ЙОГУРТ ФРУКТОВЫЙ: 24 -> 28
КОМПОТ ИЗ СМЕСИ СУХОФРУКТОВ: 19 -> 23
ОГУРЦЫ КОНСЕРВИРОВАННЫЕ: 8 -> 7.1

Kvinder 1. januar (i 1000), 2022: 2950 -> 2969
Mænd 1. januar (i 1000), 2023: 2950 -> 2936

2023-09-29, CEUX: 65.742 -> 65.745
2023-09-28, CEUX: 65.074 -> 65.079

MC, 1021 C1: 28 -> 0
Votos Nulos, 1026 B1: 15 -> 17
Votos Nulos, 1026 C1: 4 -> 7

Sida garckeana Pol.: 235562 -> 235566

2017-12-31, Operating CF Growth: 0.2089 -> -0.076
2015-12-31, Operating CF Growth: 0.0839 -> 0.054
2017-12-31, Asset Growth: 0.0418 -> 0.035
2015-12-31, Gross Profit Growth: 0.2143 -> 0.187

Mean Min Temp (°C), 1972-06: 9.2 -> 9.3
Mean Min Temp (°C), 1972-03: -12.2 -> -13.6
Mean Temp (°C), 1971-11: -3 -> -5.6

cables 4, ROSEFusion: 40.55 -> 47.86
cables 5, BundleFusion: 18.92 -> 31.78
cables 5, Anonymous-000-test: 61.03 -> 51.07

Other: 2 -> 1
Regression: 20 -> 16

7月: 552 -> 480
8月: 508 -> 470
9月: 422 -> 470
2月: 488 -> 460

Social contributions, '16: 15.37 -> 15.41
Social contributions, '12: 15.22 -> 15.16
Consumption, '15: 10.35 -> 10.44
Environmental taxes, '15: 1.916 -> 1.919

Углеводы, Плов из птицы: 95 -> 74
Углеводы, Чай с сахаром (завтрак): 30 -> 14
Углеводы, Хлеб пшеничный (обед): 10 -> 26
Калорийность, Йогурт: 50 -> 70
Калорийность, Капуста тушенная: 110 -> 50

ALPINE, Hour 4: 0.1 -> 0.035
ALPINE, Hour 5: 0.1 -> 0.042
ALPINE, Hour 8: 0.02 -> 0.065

^^^^^^^^^^^^^^^^

--- What the exercise asks ---
Repeat all of the listing above exactly, leaving nothing out.

--- Finished exercise ---
ЙОГУРТ ФРУКТОВЫЙ: 24 -> 28
КОМПОТ ИЗ СМЕСИ СУХОФРУКТОВ: 19 -> 23
ОГУРЦЫ КОНСЕРВИРОВАННЫЕ: 8 -> 7.1

Kvinder 1. januar (i 1000), 2022: 2950 -> 2969
Mænd 1. januar (i 1000), 2023: 2950 -> 2936

2023-09-29, CEUX: 65.742 -> 65.745
2023-09-28, CEUX: 65.074 -> 65.079

MC, 1021 C1: 28 -> 0
Votos Nulos, 1026 B1: 15 -> 17
Votos Nulos, 1026 C1: 4 -> 7

Sida garckeana Pol.: 235562 -> 235566

2017-12-31, Operating CF Growth: 0.2089 -> -0.076
2015-12-31, Operating CF Growth: 0.0839 -> 0.054
2017-12-31, Asset Growth: 0.0418 -> 0.035
2015-12-31, Gross Profit Growth: 0.2143 -> 0.187

Mean Min Temp (°C), 1972-06: 9.2 -> 9.3
Mean Min Temp (°C), 1972-03: -12.2 -> -13.6
Mean Temp (°C), 1971-11: -3 -> -5.6

cables 4, ROSEFusion: 40.55 -> 47.86
cables 5, BundleFusion: 18.92 -> 31.78
cables 5, Anonymous-000-test: 61.03 -> 51.07

Other: 2 -> 1
Regression: 20 -> 16

7月: 552 -> 480
8月: 508 -> 470
9月: 422 -> 470
2月: 488 -> 460

Social contributions, '16: 15.37 -> 15.41
Social contributions, '12: 15.22 -> 15.16
Consumption, '15: 10.35 -> 10.44
Environmental taxes, '15: 1.916 -> 1.919

Углеводы, Плов из птицы: 95 -> 74
Углеводы, Чай с сахаром (завтрак): 30 -> 14
Углеводы, Хлеб пшеничный (обед): 10 -> 26
Калорийность, Йогурт: 50 -> 70
Калорийность, Капуста тушенная: 110 -> 50

ALPINE, Hour 4: 0.1 -> 0.035
ALPINE, Hour 5: 0.1 -> 0.042
ALPINE, Hour 8: 0.02 -> 0.065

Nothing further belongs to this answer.